| Texte fourni |
-*-

Aujourd'hui, le Soudan cherche à obtenir la présidence de l'Union africaine. Si le Sommet de l'U.A. venait à choisir le Président Omar El Bashir, la crédibilité et l'avenir de l'U.A. s'en trouveraient sérieusement et irrémédiablement mis à mal et l'opération de l'AMIS serait radicalement compromise. L'image de rectitude et d'objectivité que l'Union africaine souhaite projeter serait remise en question et sa crédibilité en tant qu'instance neutre de médiation au Darfour serait ternie. Vu son attitude d'obstruction et le non-respect de ses engagements envers l'Union africaine, les Nations Unies et d'autres, il est probable que si le Président El Bashir venait à assumer la présidence de l'U.A., le gouvernement soudanais ferait obstacle à tout effort visant à poursuivre les discussions ou à intervenir au Darfour. Il n'est absolument pas souhaitable que l'une des parties à un cessez-le-feu dirige l'institution responsable de surveiller ce cessez-le-feu ou qu'elle assume une quelconque responsabilité sur le plan de la gestion de la force africaine mise sur pied pour superviser les parties et protéger les civils contre les crimes commis par ladite partie au regard du droit international. La situation étant ce qu'elle est, il serait extrêmement inopportun que l'Union africaine choisisse le président soudanais pour occuper sa plus haute fonction.  
 
Recommandation à l'Union africaine  
• Choisir un candidat acceptable pour la présidence de l'U.A. et veiller à ce que le Président soudanais Omar El Bashir ne soit pas élu président de l'U.A. au sommet de janvier 2006.

-*-

| Consigne 1 |
Recopiez sans rien changer la partie du texte sur la présidence de l'Union africaine qui s'ouvre sur les mots contenant « Recommandation à l'Union » et se clôt sur « de janvier 2006. ».
| Consigne 2 |
Répondez à ces questions d'après le texte sur la présidence de l'Union africaine :
(a) Quel poste le Soudan cherche-t-il à obtenir ?
(b) Quelle opération serait radicalement compromise si le Président Omar El Bashir était choisi ?
(c) À quel sommet la recommandation demande-t-elle que le président soudanais ne soit pas élu ?
| Consigne 3 |
Dites si chacune de ces affirmations s'accorde avec le texte sur la présidence de l'Union africaine, en répondant par oui ou non et en citant les mots décisifs :
(a) Le texte juge souhaitable qu'une partie à un cessez-le-feu dirige l'institution chargée de le surveiller.
(b) La crédibilité de l'U.A. comme instance neutre de médiation au Darfour serait ternie.
(c) La recommandation demande de choisir un candidat acceptable pour la présidence de l'U.A.
Répondez uniquement à partir du texte.

| Extraits des entrées |
-*-

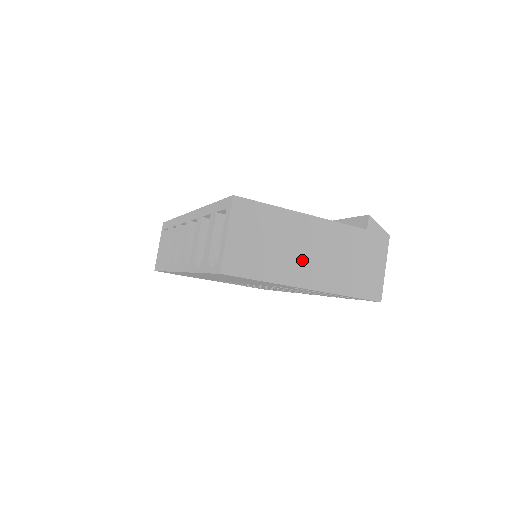
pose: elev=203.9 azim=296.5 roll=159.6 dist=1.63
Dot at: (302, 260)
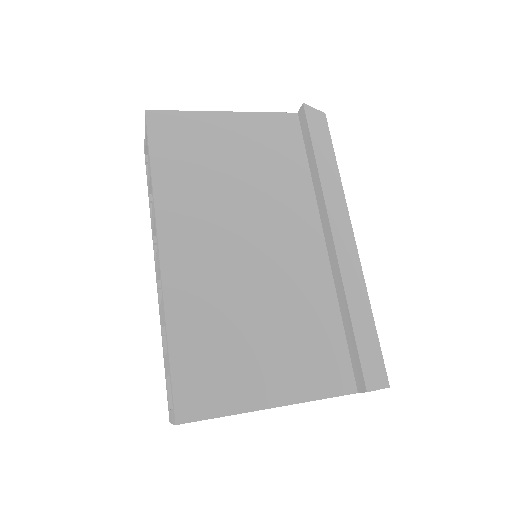
Dot at: occluded
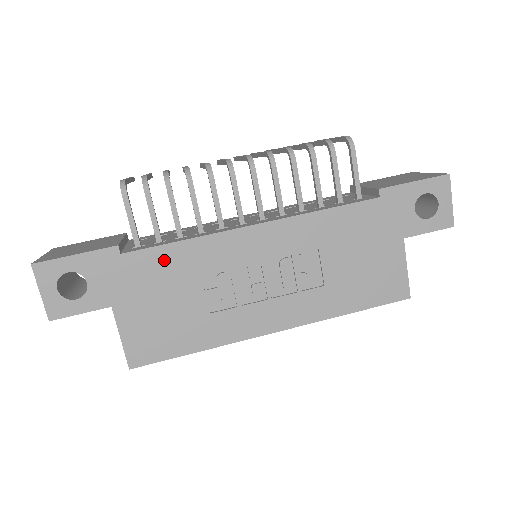
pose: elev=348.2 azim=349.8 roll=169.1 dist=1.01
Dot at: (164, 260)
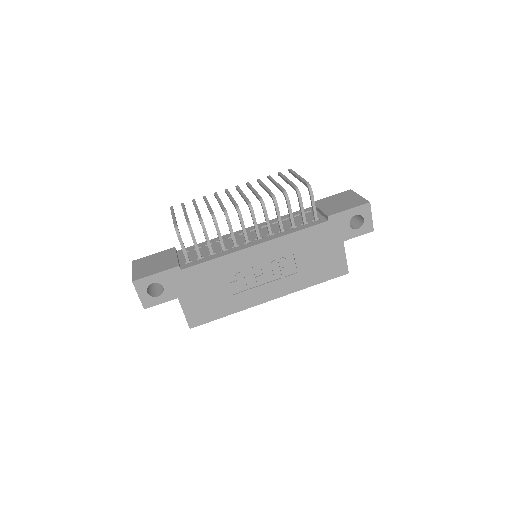
Dot at: (205, 270)
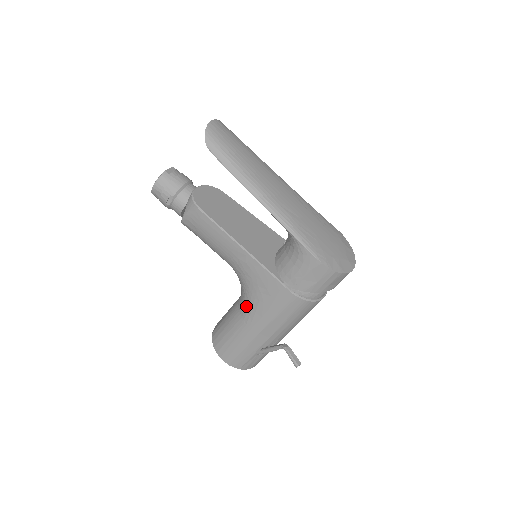
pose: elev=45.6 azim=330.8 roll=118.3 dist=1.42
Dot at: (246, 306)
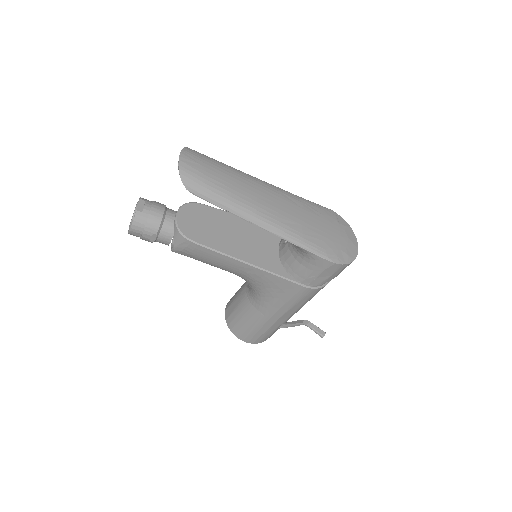
Dot at: (260, 302)
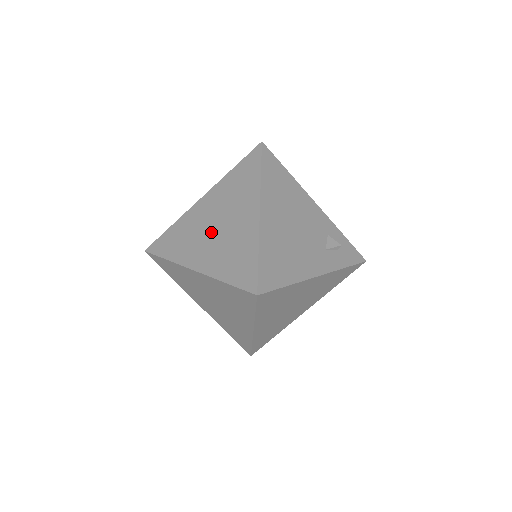
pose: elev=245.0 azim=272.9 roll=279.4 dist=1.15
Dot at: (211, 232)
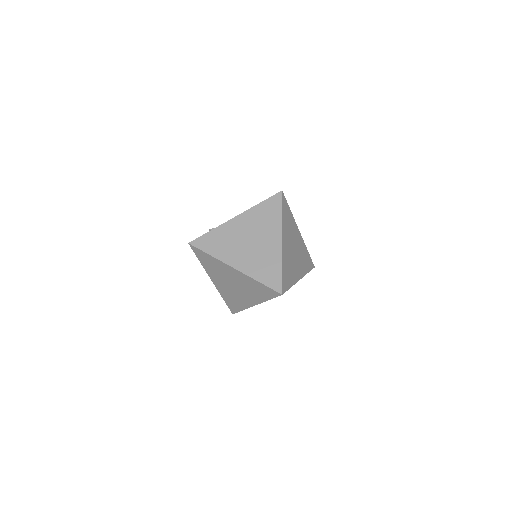
Dot at: (229, 284)
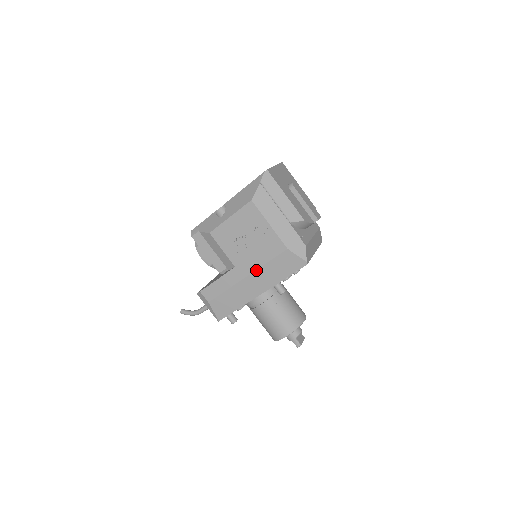
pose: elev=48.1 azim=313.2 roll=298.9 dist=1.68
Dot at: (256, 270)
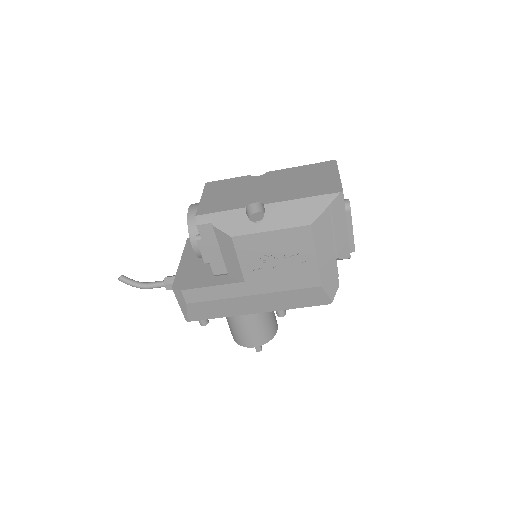
Dot at: (270, 293)
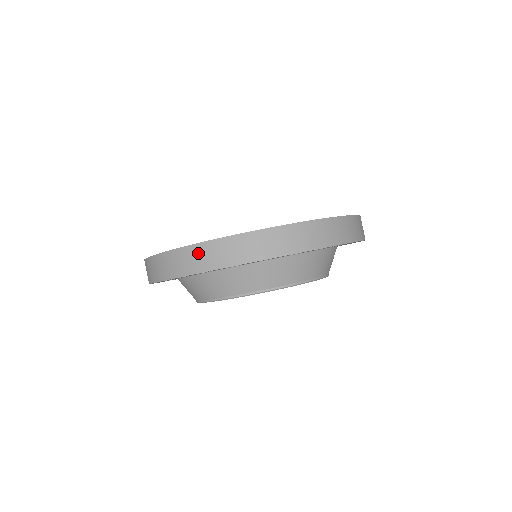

-*-

| Résultat final 1 |
Recommandation à l'Union africaine  
• Choisir un candidat acceptable pour la présidence de l'U.A. et veiller à ce que le Président soudanais Omar El Bashir ne soit pas élu président de l'U.A. au sommet de janvier 2006.

| Résultat final 2 |
(a) La présidence de l'Union africaine.
(b) L'opération de l'AMIS.
(c) Le sommet de janvier 2006.

| Résultat final 3 |
(a) Non : « Il n'est absolument pas souhaitable que l'une des parties à un cessez-le-feu dirige l'institution responsable de surveiller ce cessez-le-feu ».
(b) Oui : « sa crédibilité en tant qu'instance neutre de médiation au Darfour serait ternie ».
(c) Oui : « Choisir un candidat acceptable pour la présidence de l'U.A. ».